◆ RECORDS SHOWN:
□ □ □ □ □

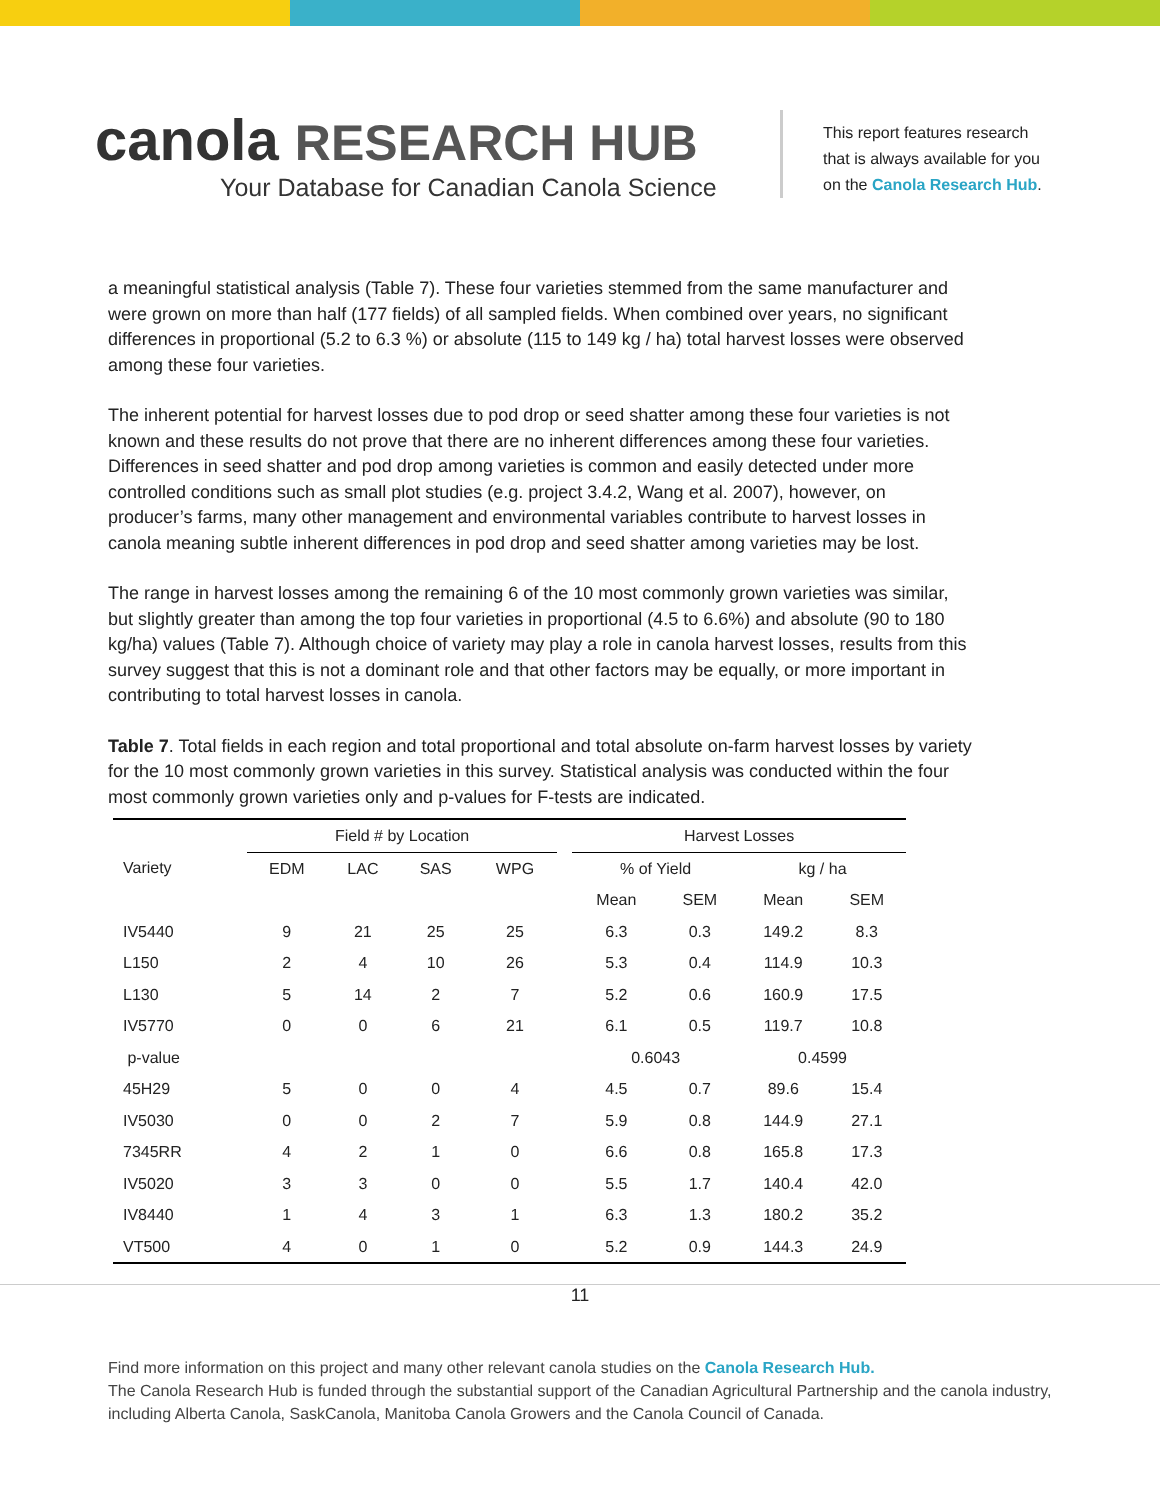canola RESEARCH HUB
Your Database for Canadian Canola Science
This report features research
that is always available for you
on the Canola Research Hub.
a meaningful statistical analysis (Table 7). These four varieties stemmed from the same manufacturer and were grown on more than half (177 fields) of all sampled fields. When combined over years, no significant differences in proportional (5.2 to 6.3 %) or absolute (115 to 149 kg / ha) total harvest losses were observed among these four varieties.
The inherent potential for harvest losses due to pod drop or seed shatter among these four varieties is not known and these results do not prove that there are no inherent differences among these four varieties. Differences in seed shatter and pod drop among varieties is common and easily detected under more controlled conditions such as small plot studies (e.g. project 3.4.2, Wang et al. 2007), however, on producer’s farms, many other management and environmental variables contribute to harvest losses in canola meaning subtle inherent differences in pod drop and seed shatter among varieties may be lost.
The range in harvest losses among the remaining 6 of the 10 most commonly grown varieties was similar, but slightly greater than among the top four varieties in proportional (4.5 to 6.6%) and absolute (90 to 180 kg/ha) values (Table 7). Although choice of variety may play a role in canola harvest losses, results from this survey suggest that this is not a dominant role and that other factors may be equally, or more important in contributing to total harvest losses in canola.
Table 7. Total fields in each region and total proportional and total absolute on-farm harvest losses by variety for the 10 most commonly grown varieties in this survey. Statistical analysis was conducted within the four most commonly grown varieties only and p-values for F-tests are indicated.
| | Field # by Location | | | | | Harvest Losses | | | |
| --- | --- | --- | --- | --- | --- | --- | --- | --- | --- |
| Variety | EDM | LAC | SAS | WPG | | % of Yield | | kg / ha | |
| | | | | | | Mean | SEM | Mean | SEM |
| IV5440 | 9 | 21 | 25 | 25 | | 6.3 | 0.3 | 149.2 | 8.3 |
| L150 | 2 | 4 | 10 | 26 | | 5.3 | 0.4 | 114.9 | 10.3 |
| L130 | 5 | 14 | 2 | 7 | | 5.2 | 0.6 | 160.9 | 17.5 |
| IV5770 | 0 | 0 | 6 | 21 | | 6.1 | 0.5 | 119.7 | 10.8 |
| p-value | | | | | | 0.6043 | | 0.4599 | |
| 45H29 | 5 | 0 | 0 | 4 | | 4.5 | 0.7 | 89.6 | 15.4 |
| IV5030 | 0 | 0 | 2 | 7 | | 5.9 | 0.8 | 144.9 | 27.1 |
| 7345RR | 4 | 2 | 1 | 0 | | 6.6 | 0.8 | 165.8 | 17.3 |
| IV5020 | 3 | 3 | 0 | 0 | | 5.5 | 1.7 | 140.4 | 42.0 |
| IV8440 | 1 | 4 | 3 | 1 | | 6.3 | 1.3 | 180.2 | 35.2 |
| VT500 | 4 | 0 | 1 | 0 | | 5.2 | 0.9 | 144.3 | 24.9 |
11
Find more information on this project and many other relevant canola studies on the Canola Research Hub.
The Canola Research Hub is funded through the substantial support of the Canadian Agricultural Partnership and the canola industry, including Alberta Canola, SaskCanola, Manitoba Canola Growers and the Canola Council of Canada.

□ □ □ □ □

◆ TASK DIRECTIONS: Above are the entries. Quote exactly the lines from the one bearing "Your Database for Canadian Canola Science" through the one bearing "a meaningful statistical".

◆ ANSWER FOR THE TASK:
Your Database for Canadian Canola Science
This report features research
that is always available for you
on the Canola Research Hub.
a meaningful statistical analysis (Table 7). These four varieties stemmed from the same manufacturer and were grown on more than half (177 fields) of all sampled fields. When combined over years, no significant differences in proportional (5.2 to 6.3 %) or absolute (115 to 149 kg / ha) total harvest losses were observed among these four varieties.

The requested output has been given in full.